• Jose Luis Díaz

Koeman es despedido del Barcelona tras la derrota contra el Rayo Vallecano

Ronald Koeman fue destituido este miércoles como entrenador del Barcelona a su regreso de Madrid, de forma tan inesperada -por el momento como previsible por los resultados-, después de que los azulgranas perdieran por 1-0 ante el Rayo Vallecano en un partido de Liga. La noticia fue anunciada por el diario Sport en pleno vuelo y se confirmó oficialmente cuando el equipo llegó al aeropuerto de El Prat a medianoche. La directiva se remite a un comunicado en el que no se especifica el sustituto del técnico holandés, que se incorporó en agosto de 2020 para sustituir a Quique Setién tras la derrota por 2-8 ante el Bayern de Múnich en la Liga de Campeones en Lisboa.

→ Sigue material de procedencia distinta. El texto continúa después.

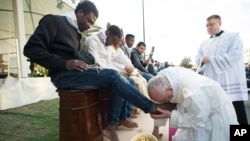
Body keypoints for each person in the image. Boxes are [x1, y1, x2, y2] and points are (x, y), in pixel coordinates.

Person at [23, 1, 168, 141]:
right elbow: (30, 49)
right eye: (89, 20)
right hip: (62, 75)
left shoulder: (78, 34)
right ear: (79, 12)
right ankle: (151, 107)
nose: (89, 25)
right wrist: (65, 63)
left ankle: (112, 125)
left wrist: (85, 60)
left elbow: (86, 57)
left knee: (121, 79)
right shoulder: (53, 21)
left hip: (75, 73)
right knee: (113, 76)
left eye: (92, 23)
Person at [148, 67, 239, 141]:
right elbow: (161, 103)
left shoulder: (194, 94)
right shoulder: (162, 78)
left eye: (164, 100)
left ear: (170, 89)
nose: (163, 103)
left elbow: (198, 121)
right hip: (197, 109)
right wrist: (156, 129)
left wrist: (171, 115)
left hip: (212, 113)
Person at [195, 14, 248, 125]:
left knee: (237, 110)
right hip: (212, 81)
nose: (209, 27)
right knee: (217, 113)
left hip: (230, 80)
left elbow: (235, 55)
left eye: (211, 24)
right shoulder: (204, 43)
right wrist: (202, 60)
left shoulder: (233, 37)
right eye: (207, 25)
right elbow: (198, 58)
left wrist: (211, 59)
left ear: (220, 23)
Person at [83, 25, 138, 128]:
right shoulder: (93, 41)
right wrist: (118, 73)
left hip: (106, 72)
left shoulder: (106, 43)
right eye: (114, 40)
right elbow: (96, 63)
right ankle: (113, 121)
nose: (113, 44)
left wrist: (120, 71)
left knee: (129, 81)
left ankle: (123, 116)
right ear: (108, 33)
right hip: (94, 72)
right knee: (119, 82)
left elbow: (108, 63)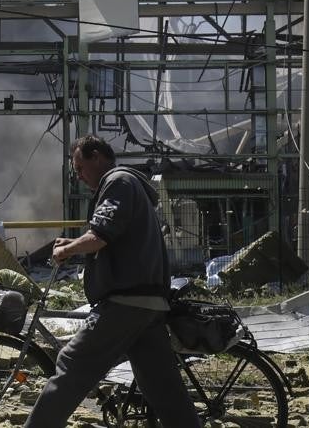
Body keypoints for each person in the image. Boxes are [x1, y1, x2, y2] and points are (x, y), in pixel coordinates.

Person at [24, 135, 200, 428]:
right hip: (150, 303)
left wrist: (65, 250)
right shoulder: (131, 186)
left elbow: (99, 237)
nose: (79, 176)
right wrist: (74, 241)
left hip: (125, 304)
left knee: (71, 364)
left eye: (80, 167)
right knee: (162, 386)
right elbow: (108, 237)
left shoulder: (118, 182)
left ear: (97, 158)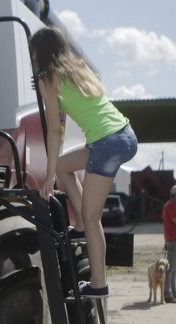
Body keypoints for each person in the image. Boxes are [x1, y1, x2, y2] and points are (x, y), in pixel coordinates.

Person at [31, 26, 138, 299]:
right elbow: (74, 104)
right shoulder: (79, 69)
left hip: (106, 143)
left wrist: (47, 177)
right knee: (64, 166)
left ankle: (98, 284)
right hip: (124, 135)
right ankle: (79, 226)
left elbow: (55, 130)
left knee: (93, 217)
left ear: (39, 53)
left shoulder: (48, 79)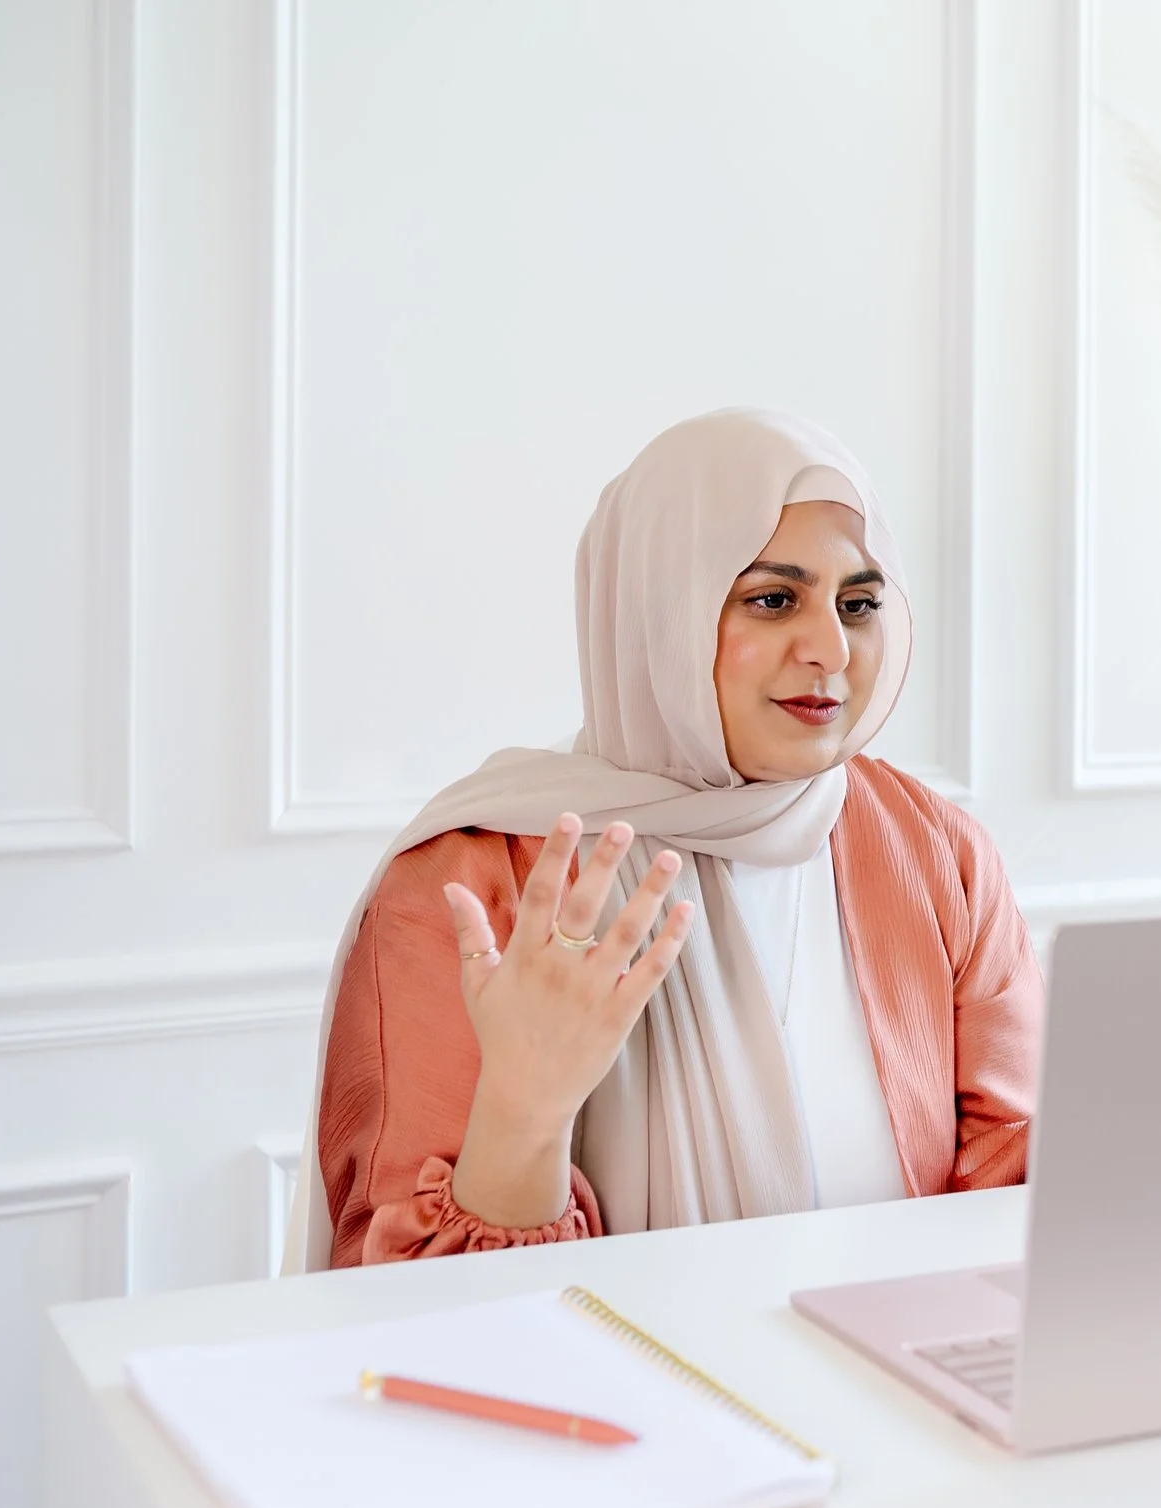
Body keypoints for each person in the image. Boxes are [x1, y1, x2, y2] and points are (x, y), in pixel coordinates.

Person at [287, 410, 1041, 1270]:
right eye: (772, 599)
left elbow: (1018, 1194)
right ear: (653, 613)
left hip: (881, 1385)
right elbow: (407, 1309)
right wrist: (524, 1113)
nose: (832, 648)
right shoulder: (472, 884)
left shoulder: (933, 855)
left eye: (859, 603)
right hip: (615, 1398)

La trayectoria de Koeman como entrenador es notablemente diferente a la de un jugador adorado por la afición barcelonista desde que marcó el gol que dio al club su primera Copa de Europa en el mítico Wembley en 1992, tras vencer a la Sampdoria en la final. Koeman dimitió como seleccionador holandés, lo que se interpretó como una muestra de servicio al Barcelona.


Sin embargo, su condición de entrenador del club no impidió su salida, ya que la actual dirección, a cargo de Joan Laporta, nunca lo sintió como suyo, sino que lo asoció al mandato del ex presidente Josep Maria Bartomeu. El guiño al fútbol es tan curioso que Koeman fue destituido justo un año después de la dimisión de Bartomeu.

Aunque se especuló con su reincorporación para establecer su autoridad con los jugadores, Laporta siempre dudó de Koeman. En plena campaña electoral a la presidencia, antes del final de la temporada pasada, aseguró su continuidad y luego, en una reunión sorpresa en verano, se planteó su salida: Laporta pidió a Koeman 15 días para encontrar un sustituto, de lo contrario le mantendría en su puesto, ya que había firmado un contrato hasta junio de 2022.


Las relaciones no mejoraron ni siquiera después de conocerse que el presidente había instado al entrenador a dar más protagonismo a jugadores como Riqui Puig y Umtiti y, sobre todo, a optar por un 4-3-3 en lugar de desplegar un equipo de tres centrales (3-5-2). Sin embargo, esto no ocurrió. La desconfianza no impidió que se accediera a la petición del entrenador de fichar a Memphis y Eric García en verano y posteriormente a Luuk de Jong. Nadie le advirtió de la marcha de Messi y posteriormente de Griezmann cuando ya había tenido que despedir a Luis Suárez por orden de Bartomeu.


Laporta sabía que con la vuelta del público al estadio, el enfado de la afición podría volverse contra el palco tras considerar insostenible la continuidad de Koeman. El presidente no podía retrasar más la decisión, que estaba congelada por la falta de indemnización y el hecho de que la indemnización del holandés costará unos 12 millones de euros y el contrato de Quique Setién aún no se ha resuelto. El descalabro financiero exige un entrenador que se ponga al servicio del club, como hizo Koeman en su momento. La diferencia es que ahora manda Laporta y no Bartomeu.